Text block =

• • • • •

CEO 13-17 - October 30, 2013
DISCLOSURE OF FINANCIAL INTERESTS
FINANCE DIRECTOR OF A COUNTY, MUNICIPALITY,
OR OTHER POLITICAL SUBDIVISION
To: Sheriff Susan Benton (Highlands County)
A finance director of a sheriff's office is not a "finance director of a county, municipality, or other political subdivision" within the meaning of an amendment to the financial disclosure law. Thus, a finance director of a sheriff's office is not, by virtue of that position, a "local officer" required to file financial disclosure (CE Form 1, Statement of Financial Interests).
Does the amendment to the definition of "local officer" contained in Section 112.3145(1)(a)3., Florida Statutes, via Chapter 2013-36, Laws of Florida (CS SB 2), to include a "finance director of a county, municipality, or other political subdivision," encompass a finance director of a sheriff's office, such that by virtue of that status he or she is required to file financial disclosure?
Question 1 is answered in the negative.

• • • • •

Questions to answer =
[1] In the ethics opinion, which form is named as the financial disclosure filed by a local officer?
[2] Continue the ethics opinion on financial disclosure from the point where it stops.
The material comes from a source separate from the ethics opinion.

• • • • •

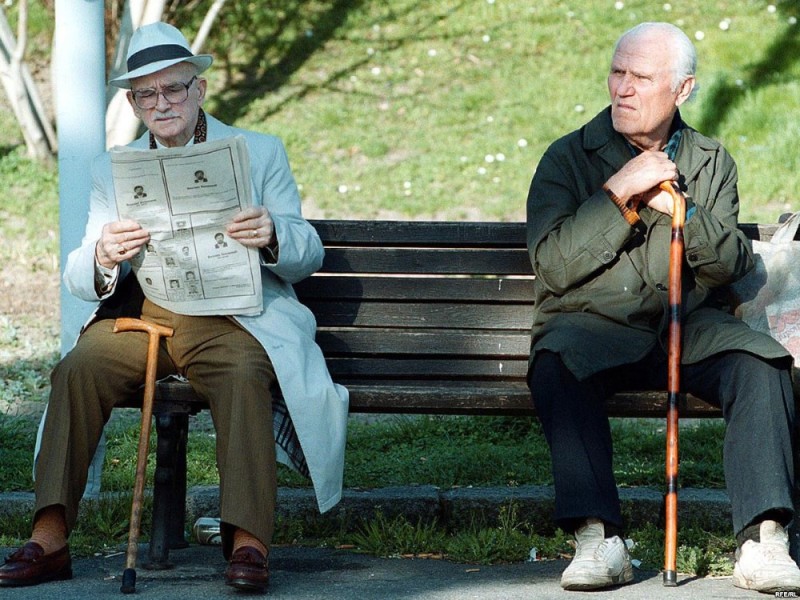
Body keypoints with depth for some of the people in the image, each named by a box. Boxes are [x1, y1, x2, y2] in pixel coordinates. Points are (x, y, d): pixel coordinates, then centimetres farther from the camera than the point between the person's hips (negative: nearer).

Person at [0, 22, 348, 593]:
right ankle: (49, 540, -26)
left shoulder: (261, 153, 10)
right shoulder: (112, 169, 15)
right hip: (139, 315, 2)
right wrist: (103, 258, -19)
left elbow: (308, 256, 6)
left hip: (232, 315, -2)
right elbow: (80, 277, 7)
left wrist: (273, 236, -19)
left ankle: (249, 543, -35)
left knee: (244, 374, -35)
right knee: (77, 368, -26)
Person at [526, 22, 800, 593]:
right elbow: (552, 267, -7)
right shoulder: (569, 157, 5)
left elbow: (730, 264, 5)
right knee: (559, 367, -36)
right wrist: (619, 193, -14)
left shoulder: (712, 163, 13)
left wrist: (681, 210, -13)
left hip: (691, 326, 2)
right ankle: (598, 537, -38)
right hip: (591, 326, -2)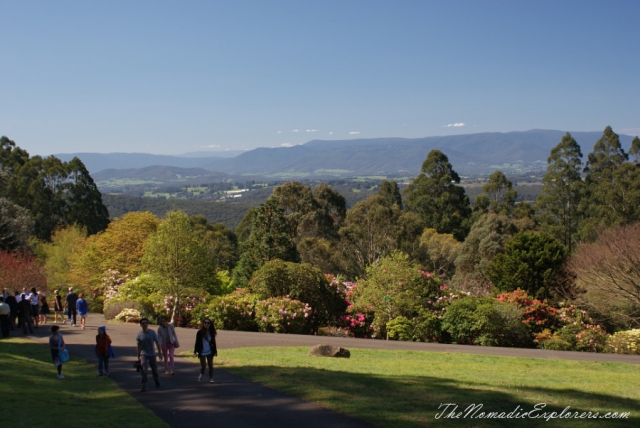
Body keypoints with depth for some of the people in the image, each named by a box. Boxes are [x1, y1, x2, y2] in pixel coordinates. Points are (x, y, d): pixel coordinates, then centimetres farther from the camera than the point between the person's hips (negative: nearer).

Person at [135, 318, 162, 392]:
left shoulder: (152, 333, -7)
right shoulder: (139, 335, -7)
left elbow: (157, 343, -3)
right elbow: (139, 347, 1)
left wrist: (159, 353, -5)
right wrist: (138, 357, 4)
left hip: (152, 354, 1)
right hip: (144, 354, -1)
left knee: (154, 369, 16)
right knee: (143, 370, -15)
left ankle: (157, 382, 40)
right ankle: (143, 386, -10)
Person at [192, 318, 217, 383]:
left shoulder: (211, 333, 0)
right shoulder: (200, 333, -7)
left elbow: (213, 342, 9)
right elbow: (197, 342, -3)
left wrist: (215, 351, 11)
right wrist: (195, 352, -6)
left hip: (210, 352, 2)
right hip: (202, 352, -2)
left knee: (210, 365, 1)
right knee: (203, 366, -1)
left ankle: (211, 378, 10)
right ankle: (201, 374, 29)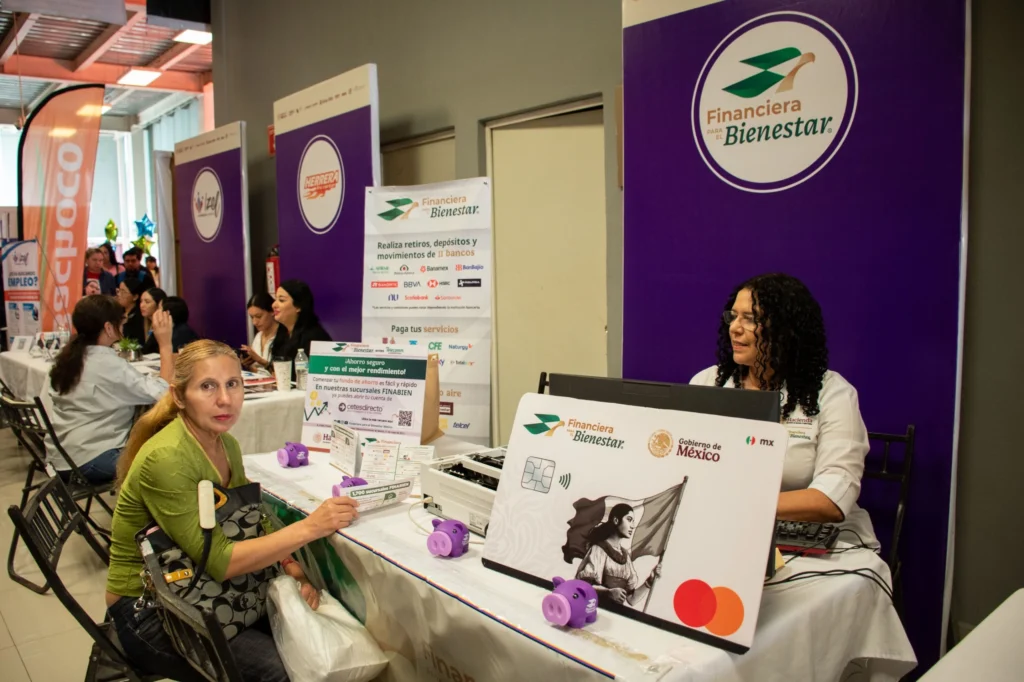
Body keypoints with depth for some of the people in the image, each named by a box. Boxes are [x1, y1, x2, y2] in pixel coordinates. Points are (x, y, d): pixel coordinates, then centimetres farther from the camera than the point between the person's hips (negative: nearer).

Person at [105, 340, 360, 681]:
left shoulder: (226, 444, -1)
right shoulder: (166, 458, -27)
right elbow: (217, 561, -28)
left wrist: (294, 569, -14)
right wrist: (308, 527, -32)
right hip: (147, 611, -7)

• • • • •

Task responses =
[1] CE Form 1, Statement of Financial Interests.

[2]
In your letter of inquiry, you cite the recent amendment, via Chapter 2013-36, Laws of Florida (CS SB 2), of the definition of "local officer" (a portion of the persons required to file CE Form 1 financial disclosure) to now include "finance director of a county, municipality, or other political subdivision," asking whether the new language includes finance directors of a sheriff's office. Further, you point out that neither the term "political subdivision," nor "finance director," is defined in the new law.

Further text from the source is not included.